What is the manufacturer and model of your gas pump?
Your pump was made by a gas pump manufacturer, not an oil company. Typical manufacturers were Wayne, Tokheim, Bennett, Fry, Bowser, and more! They all made many models over the years in vastly different designs. Once you determine what you have, this opens the door to getting advice, helpful information, and determining what parts you may need. Here are a couple good links to start:
Old Gas is the online community for collectors of gas pumps and service station memorabilia. Register and go to the online forums. There are lots of knowledgeable people on the site who are willing to help. Searching the forums can yield lots of information too! Additionally, there are resources there to find other publications and websites that may be of help.
After you've identified your gas pump comes the fun stuff.
What do you want to do with your pump?
Most people do one of two things with their gas pump: restore it or leave it as-is.
Leaving your gas pump original and unrestored.
If it is complete, leaving your pump as-is is a very popular option these days, especially among seasoned collectors. You may have heard the term "It’s only original once!" This may be a good option for rarer gas pumps that are near complete and well preserved.

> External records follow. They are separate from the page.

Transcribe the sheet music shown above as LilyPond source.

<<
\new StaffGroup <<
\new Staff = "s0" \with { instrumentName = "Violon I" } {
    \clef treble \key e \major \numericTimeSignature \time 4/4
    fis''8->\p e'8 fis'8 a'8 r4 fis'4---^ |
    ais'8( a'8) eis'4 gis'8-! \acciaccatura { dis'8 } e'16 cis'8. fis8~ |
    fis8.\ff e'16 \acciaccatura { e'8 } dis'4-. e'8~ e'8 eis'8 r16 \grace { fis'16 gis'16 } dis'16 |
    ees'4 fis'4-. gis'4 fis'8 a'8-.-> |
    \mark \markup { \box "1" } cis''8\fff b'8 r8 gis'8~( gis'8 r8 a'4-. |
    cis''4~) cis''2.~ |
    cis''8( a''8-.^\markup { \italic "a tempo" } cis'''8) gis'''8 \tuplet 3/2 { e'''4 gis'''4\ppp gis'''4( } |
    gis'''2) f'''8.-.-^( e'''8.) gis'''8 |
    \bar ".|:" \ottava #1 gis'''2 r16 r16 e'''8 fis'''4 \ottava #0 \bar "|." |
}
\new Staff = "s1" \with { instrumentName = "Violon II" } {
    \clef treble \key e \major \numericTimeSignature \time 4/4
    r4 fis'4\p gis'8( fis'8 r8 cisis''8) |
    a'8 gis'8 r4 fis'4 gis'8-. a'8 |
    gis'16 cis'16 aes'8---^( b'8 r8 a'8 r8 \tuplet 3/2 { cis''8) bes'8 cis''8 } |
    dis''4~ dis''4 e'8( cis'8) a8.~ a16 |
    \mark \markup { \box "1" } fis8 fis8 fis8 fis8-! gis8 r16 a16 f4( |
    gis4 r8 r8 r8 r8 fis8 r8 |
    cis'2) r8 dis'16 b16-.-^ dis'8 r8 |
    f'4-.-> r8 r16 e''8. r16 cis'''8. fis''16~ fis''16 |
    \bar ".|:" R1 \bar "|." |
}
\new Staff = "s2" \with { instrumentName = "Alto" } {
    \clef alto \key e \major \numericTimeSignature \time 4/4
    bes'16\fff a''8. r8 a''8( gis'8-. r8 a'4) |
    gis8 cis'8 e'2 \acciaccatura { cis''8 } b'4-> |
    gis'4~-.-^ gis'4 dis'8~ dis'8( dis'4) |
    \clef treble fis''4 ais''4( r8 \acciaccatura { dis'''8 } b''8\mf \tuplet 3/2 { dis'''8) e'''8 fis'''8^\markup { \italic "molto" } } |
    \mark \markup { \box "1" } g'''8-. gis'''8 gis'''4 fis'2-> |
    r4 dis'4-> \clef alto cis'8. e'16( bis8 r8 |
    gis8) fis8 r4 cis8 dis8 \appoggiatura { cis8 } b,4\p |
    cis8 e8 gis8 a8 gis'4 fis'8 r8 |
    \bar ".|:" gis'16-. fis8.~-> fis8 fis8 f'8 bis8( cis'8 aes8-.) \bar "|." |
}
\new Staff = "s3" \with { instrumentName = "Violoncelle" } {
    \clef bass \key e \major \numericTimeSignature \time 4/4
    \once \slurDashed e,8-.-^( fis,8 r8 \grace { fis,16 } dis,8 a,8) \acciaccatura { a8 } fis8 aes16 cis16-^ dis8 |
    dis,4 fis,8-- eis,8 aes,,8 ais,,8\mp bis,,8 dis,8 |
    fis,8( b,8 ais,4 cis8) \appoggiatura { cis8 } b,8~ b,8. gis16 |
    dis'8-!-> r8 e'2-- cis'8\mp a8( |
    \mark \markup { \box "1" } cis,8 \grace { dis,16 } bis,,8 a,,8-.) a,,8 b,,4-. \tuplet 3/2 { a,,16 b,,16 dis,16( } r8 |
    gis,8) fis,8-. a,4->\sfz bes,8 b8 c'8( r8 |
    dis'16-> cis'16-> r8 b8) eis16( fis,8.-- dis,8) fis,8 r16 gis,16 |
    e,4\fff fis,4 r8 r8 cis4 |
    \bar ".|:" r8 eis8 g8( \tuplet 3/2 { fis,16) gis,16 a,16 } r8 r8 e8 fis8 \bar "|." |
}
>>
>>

Options here may be to sympathetically enhance the pump by adding a correct globe, upgrading the electrical system so it illuminates safely, and adding a hose & original nozzle to give it a look like it’s ready to pump gas! More experienced collectors even take this up a notch and do a "rustoration"—taking a pump and enhancing the patina, including aging decals and crackled paint. We'll be expanding on this in a future blog post.
Restoring your gas pump.
It can be tricky to decide how far to go when it comes to a restoration, so I recommend taking your time and exploring your options before diving in. You need to consider cost, your skill level, and available resources—unless you are able to do most of the work yourself and have the shop and tools necessary, it can be expensive. Do you want a "rattle can" restoration? A high end job with mirror-finish paint and all the trim chrome plated? Something in between?
You also must determine if you want to restore your pump to be as authentic as possible. Authenticity requires you to learn about your gas pump and date it so everything is appropriate for its age. You'll also have to source authentic logo globes, decals, and possibly advertising glass. All of this should also be authentic to the oil company you want to brand it as.
A good book to get is PCM's Guide to Gas Pump Restoration. For the most part, this is a pretty comprehensive guide to restoring your pump. It also includes great illustrations that show color schemes and appropriate markings.
One question I get asked often is something along this line: “I want to do my pump in Richfield (or any other brand); which globe and decal are the right ones?” The book mentioned above may help, but it can also be helpful to get advice elsewhere. We have a lot of experience restoring pumps from the western US, so I can often help. The forums on oldgas.com are also a great place to find people who know.